Think that gourmet meals need hours of preparation, expensive ingredients and counter space galore? Think again! The art of fine dining at home can be accomplished with as little as one or two pots, a handful of tasty--and often inexpensive—ingredients, and just a little planning ahead. With a dash of kitchen know-how and some great starter recipes, you will be turning out tasty and inexpensive meals with minimal effort and satisfying results. Try this simple, low-calorie, low-fat recipe and pair it with white or wild rice for a dish that's easy enough for a weeknight standard, but flavorful enough for a special weekend dinner. It requires 5 minutes of preparation time and only 25 minutes of actual cook-time. Using only 1 pot and few ingredients, this recipe makes a healthful and delicious meal without hassle.
3 tablespoons butter
6 skinned and boned chicken breasts
1 (14 ounce) can chicken broth
1 medium-sized sweet onion, diced
3 tablespoons cornstarch (or all-purpose flour)

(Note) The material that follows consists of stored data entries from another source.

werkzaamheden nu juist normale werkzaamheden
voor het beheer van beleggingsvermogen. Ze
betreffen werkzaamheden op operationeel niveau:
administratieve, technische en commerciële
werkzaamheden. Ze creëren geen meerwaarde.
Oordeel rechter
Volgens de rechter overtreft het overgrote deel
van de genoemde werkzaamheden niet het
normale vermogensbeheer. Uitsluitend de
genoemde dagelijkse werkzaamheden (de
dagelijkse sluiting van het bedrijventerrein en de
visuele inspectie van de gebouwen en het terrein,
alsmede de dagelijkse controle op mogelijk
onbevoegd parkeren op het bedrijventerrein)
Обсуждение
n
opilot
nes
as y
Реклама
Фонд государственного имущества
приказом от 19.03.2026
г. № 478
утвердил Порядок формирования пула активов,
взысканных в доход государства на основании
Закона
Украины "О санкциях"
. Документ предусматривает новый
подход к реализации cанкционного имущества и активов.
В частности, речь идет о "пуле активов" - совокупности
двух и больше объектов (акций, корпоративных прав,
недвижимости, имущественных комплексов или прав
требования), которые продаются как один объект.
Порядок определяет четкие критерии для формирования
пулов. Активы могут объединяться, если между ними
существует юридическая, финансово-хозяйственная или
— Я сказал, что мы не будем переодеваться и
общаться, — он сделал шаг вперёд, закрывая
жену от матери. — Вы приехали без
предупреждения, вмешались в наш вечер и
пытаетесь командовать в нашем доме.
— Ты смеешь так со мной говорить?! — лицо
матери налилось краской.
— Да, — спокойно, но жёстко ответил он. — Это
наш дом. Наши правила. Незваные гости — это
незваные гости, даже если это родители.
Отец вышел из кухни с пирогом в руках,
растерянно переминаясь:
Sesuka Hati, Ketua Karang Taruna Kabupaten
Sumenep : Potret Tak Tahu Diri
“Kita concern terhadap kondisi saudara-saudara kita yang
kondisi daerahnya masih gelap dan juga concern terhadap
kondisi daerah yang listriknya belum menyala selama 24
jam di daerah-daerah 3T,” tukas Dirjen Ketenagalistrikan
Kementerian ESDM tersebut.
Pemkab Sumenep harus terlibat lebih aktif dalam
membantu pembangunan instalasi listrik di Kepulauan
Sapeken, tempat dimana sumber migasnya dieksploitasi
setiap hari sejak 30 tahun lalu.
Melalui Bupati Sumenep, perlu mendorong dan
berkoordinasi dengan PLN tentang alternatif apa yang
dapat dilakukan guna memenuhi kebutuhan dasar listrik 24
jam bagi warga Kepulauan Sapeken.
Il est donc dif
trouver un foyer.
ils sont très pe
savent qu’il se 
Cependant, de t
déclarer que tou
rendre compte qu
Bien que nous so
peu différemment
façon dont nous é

3 tablespoons Dijon mustard
Melt the butter in a large skillet over medium-high heat. Add chicken and cook until golden (about 2 minutes on each side). Meanwhile, whisk together the broth, onion, cornstarch (or flour), and mustard. Pour this mixture over the cooked chicken in the skillet and cover. Reduce heat to low and simmer for 20 minutes. Serve and enjoy!
Try mixing it up by adding half a cup of dry white wine or adding a 10-ounce package of frozen vegetables, such as broccoli, spinach, or a mixed vegetable medley, to the skillet after adding the broth mixture. This recipe yields 6 servings. Any extra chicken can be frozen for another night's meal. Leftovers are great in salads or on sandwiches, and also make an ideal basis for chicken salad.